*Exercise prompt*
Pick each line that has "down" out of the records.

*Provided data*

* * * * * * * * *

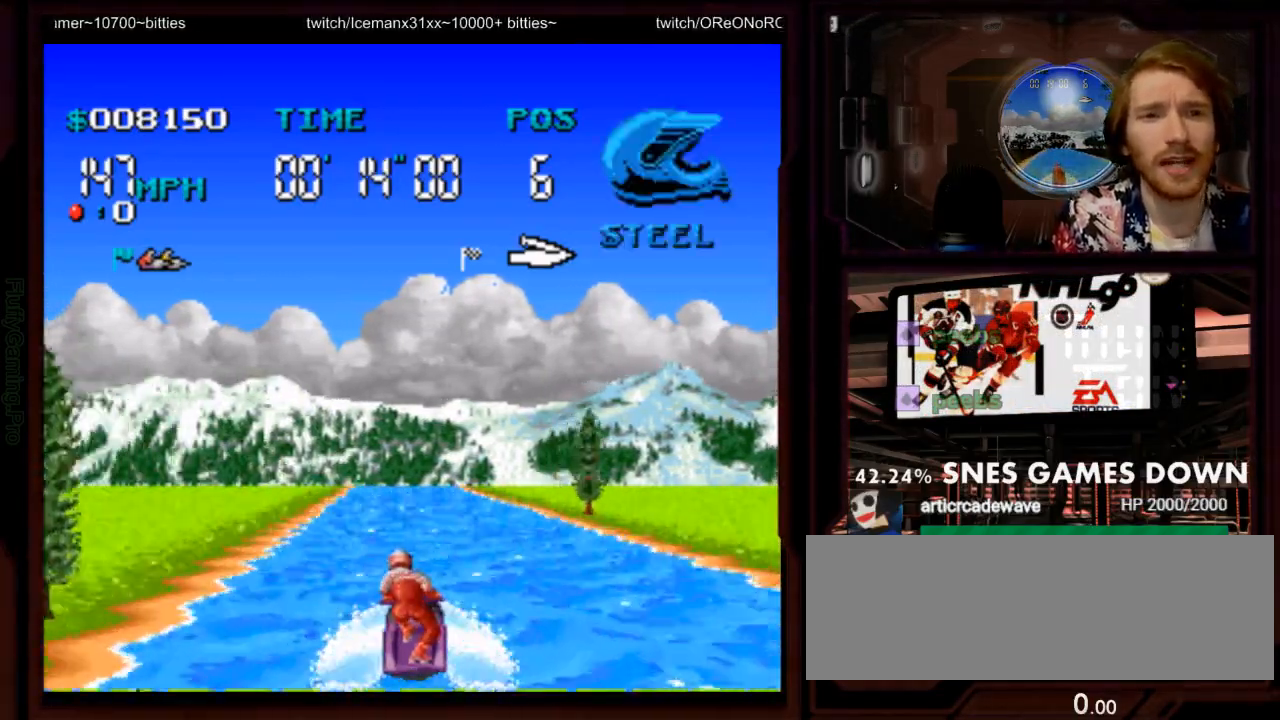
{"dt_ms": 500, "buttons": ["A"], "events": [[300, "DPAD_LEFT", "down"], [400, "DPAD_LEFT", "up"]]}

* * * * * * * * *

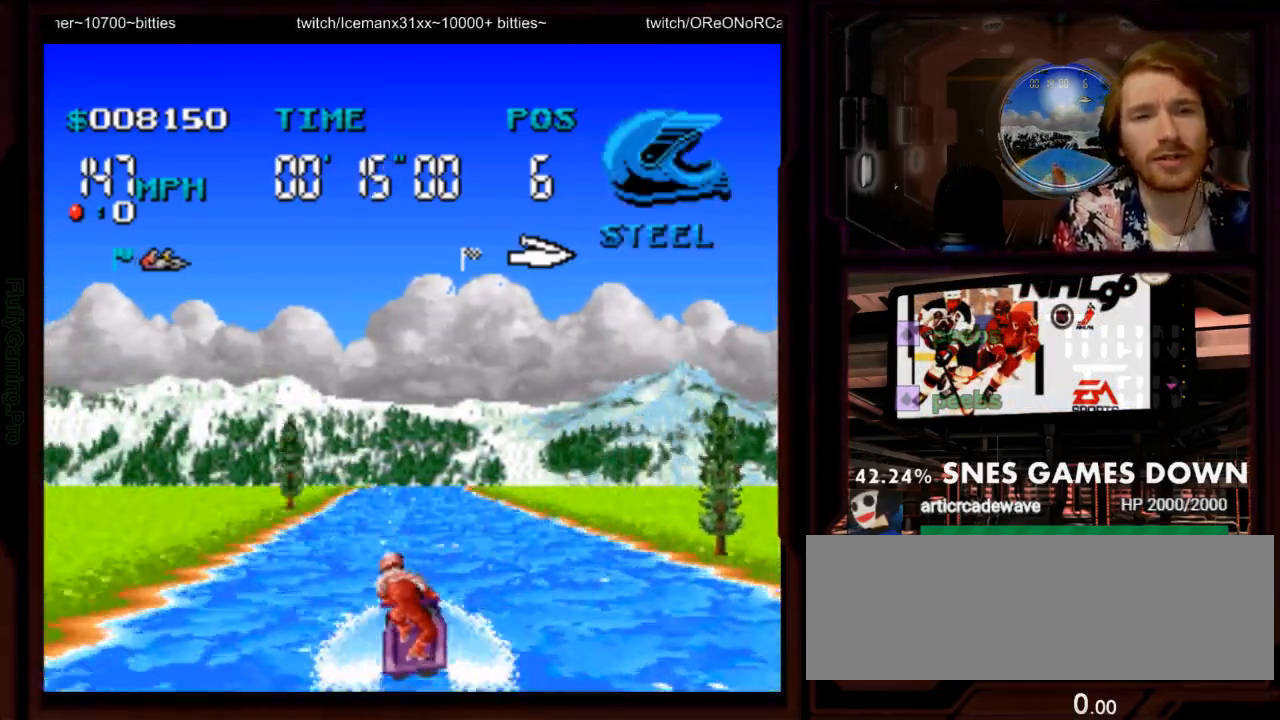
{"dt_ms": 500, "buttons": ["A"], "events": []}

* * * * * * * * *

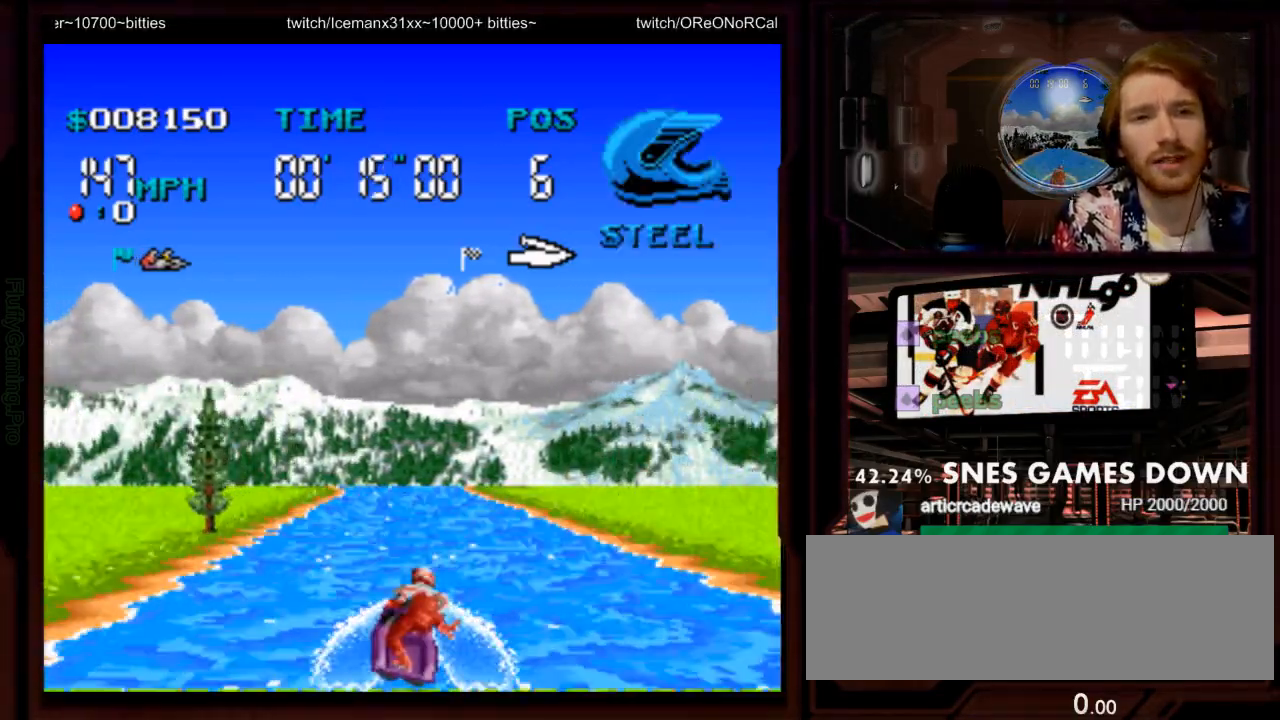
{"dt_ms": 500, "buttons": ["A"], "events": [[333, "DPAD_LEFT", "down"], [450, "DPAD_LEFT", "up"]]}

* * * * * * * * *

*Problem solution*
{"dt_ms": 500, "buttons": ["A"], "events": [[300, "DPAD_LEFT", "down"], [400, "DPAD_LEFT", "up"]]}
{"dt_ms": 500, "buttons": ["A"], "events": [[333, "DPAD_LEFT", "down"], [450, "DPAD_LEFT", "up"]]}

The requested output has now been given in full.